Which will do more amps to the battery at 13v and why?
The input to the controller will be identical. The battery current will be set by the battery voltage, because the watts will be held constant. The only differences in two panels making the same actual watts out will come from the internal efficiency curve of the MPPT controller. Is this particular controller more efficient at 39v or 36v? Only a look at the curve will tell you. In reality they would be very close to identical.
Think of MPPT as a magical box that converts watts (at any voltage or current), to real charging amps at the battery. Watts are watts to an MPPT controller, no matter the voltage nor current. All it cares about are the real, this moment maximum Vmp and Imp (not theoretical).

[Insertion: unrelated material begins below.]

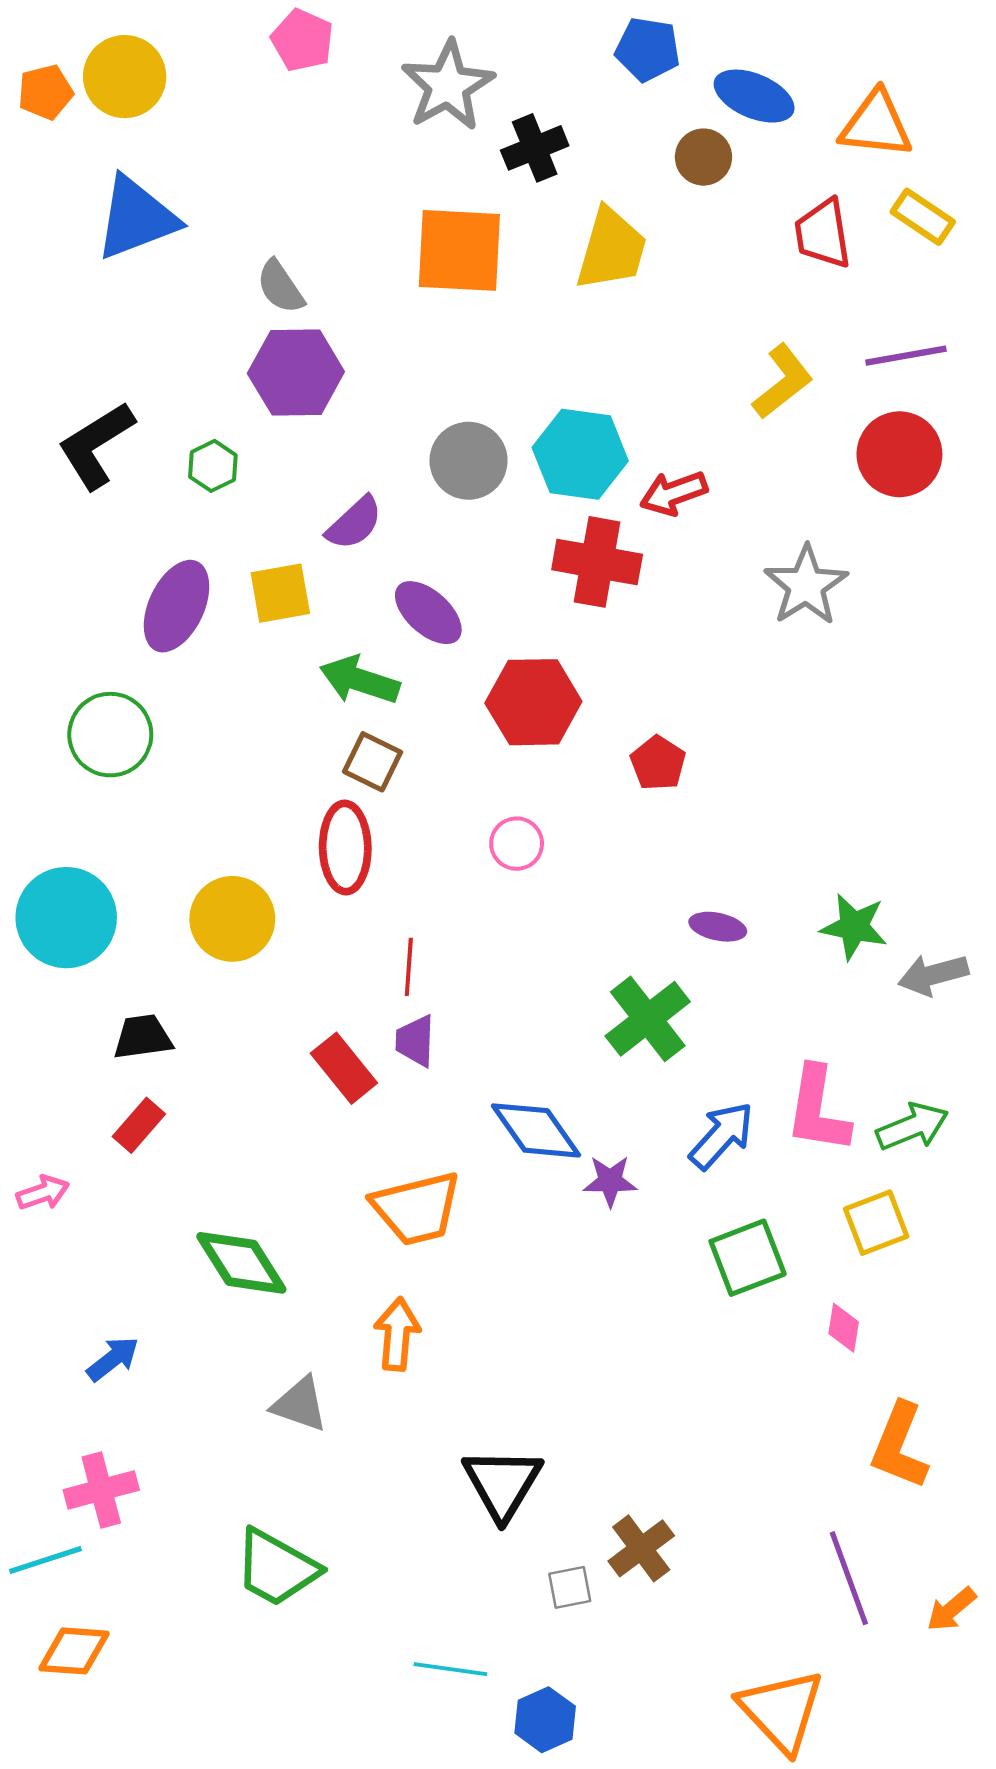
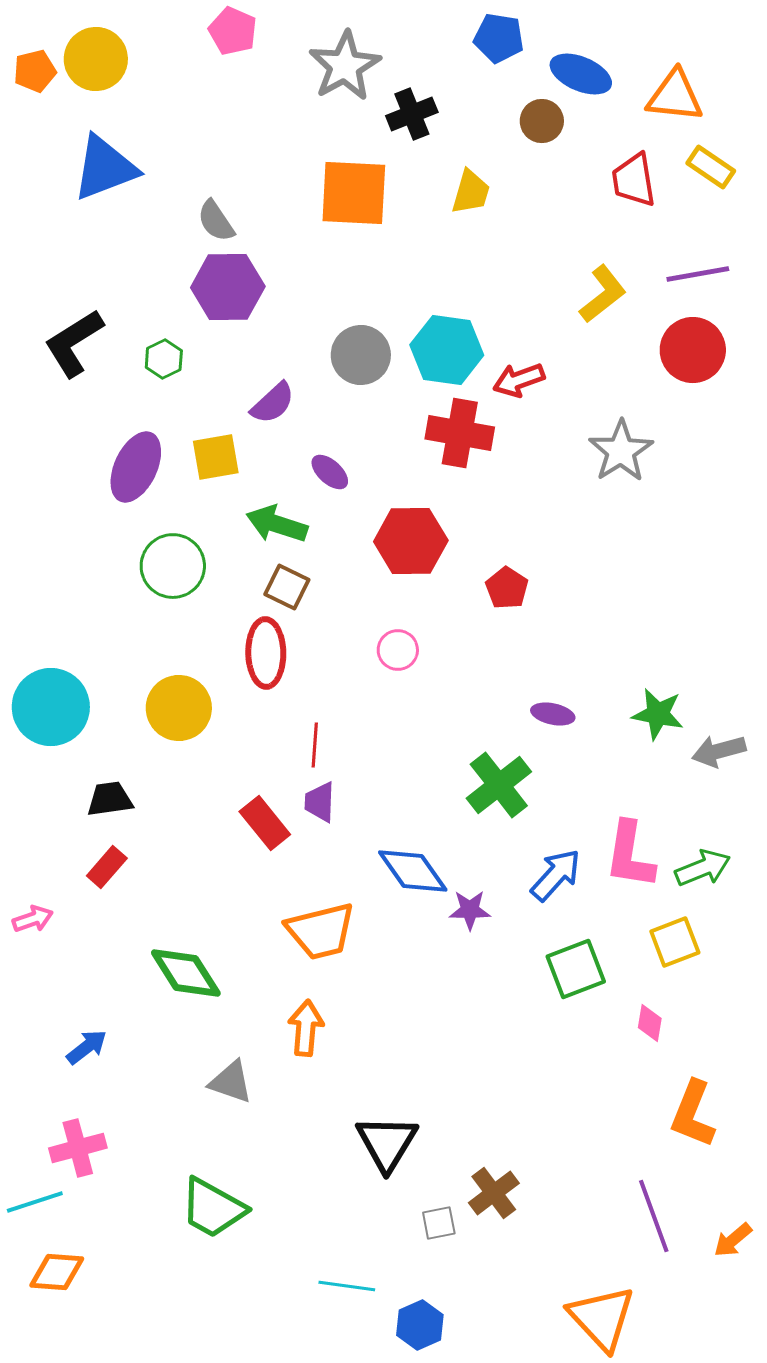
yellow trapezoid: (611, 249) -> (471, 192), size x0.7
purple ellipse: (428, 613) -> (330, 472), size x0.7
green circle: (110, 735) -> (173, 566), moved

Not if it is hot out and one panel degrades to 200w and the other to 180w at that surface temp, of course the higher real world wattage will win. Or if it's cloudy, of if it is low angle...etc.
But if 2 panels are actually making the same real world watts, their amps out to the battery will be very close unless they are on radically different parts of the efficiency curve for that MPPT controller because of very different voltages.